* Qué harás
Responde, por favor, estas preguntas según el fragmento:
1. ¿En qué se transforman las cinco estructuras metálicas del escenario?
2. ¿Quién escribió el texto que lleva a Marilú Marini a la escena y quién lo dirige?
3. ¿Con qué canción se cierra el espectáculo?

Un escenario casi desnudo evidencia el propósito del director de “decir más con menos” y en él cobran vida múltiple cinco estructuras metálicas que, como es ya característico en este grupo, se transforman en camas, camillas, jaulas, roperos, conductos o andamios. La iluminación, el sonido y la música se suman para subrayar o contrastar las situaciones dramáticas que construyen los diálogos poco profusos, hechos de silencios, gritos, juegos de palabras, repeticiones y frases hechas. Finalmente, es la gran expresividad del elenco la que permite sumar la gestualidad y el movimiento escénico, de diseño coreográfico por momentos, para plasmar un teatro de imágenes que subyugan al servicio de un texto que conmueve.
mariniA diferencia de la escasa difusión que tuvo ésta como el resto de las visitas bianuales de La Zaranda, el nuevo espectáculo protagónico de la prestigiosa Marilú Marini –en cartel hasta mediados de noviembre– ocupa amplio espacio en los medios, poniendo así de relieve penosamente los distintos modos de gestionar los eventos culturales por parte del Estado y los privados.
No sólo es un texto de autor argentino –Santiago Loza– el que convoca a Marilú Marini a la escena sino que además se gestó con la participación del director –el experimentado Alejandro Tantanian– y la complicidad de la propia actriz, admirada por ambos. Lo que nos proponen los tres es un viaje –“sencillo y misterioso”, en opinión del autor– por los meandros de los pensamientos de una madre que espera el reencuentro con el hijo, que regresa con su pareja homosexual y de color, después de tres años de alejamiento.
Mediante un monólogo de poco más de una hora, en el que se insertan las cinco canciones a las que alude el título, una mujer –compendio de tantas– desanda su pasado reciente y lejano, a la vez que anticipa las posibles derivaciones de la esperada y temida visita. Este buceo introspectivo que realiza la protagonista, y en el que se alternan abruptamente pasajes de humor con otros de tenso dramatismo, le permiten reconocerse y aceptarse desde sus miedos y sus frustraciones pero también desde sus deseos y afectos. Es en esa aceptación amorosa de sí misma y del otro que la protagonista encuentra su felicidad; de allí que el espectáculo se cierre con la canción “Te quiero”, de José Luis Perales, cantada al unísono por ella y el hijo, personaje silente –a excepción de las canciones que entona– porque corporiza las ensoñaciones y pensamientos de la madre.

* Extractos de datos

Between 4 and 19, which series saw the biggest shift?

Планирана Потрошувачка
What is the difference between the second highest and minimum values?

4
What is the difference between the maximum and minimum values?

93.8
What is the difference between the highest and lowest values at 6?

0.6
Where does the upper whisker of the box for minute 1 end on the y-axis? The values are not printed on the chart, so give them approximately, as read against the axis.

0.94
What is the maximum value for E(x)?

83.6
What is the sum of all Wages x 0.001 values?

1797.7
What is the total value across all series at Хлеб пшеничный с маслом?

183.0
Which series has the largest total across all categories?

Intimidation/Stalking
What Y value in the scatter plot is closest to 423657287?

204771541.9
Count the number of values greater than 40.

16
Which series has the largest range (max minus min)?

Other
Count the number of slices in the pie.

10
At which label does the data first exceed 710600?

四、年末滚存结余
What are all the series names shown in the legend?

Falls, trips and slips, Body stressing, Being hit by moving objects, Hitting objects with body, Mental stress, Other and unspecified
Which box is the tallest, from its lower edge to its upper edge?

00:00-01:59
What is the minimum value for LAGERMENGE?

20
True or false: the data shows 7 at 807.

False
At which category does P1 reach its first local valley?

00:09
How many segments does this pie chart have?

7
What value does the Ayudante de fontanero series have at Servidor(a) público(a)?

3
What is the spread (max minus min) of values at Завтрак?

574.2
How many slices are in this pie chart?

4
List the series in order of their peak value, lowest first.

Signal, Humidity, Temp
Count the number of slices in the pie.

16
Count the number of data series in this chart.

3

* Tu respuesta
1. En camas, camillas, jaulas, roperos, conductos o andamios.
2. Lo escribió Santiago Loza y lo dirige Alejandro Tantanian.
3. Con "Te quiero", de José Luis Perales, cantada al unísono por la madre y el hijo.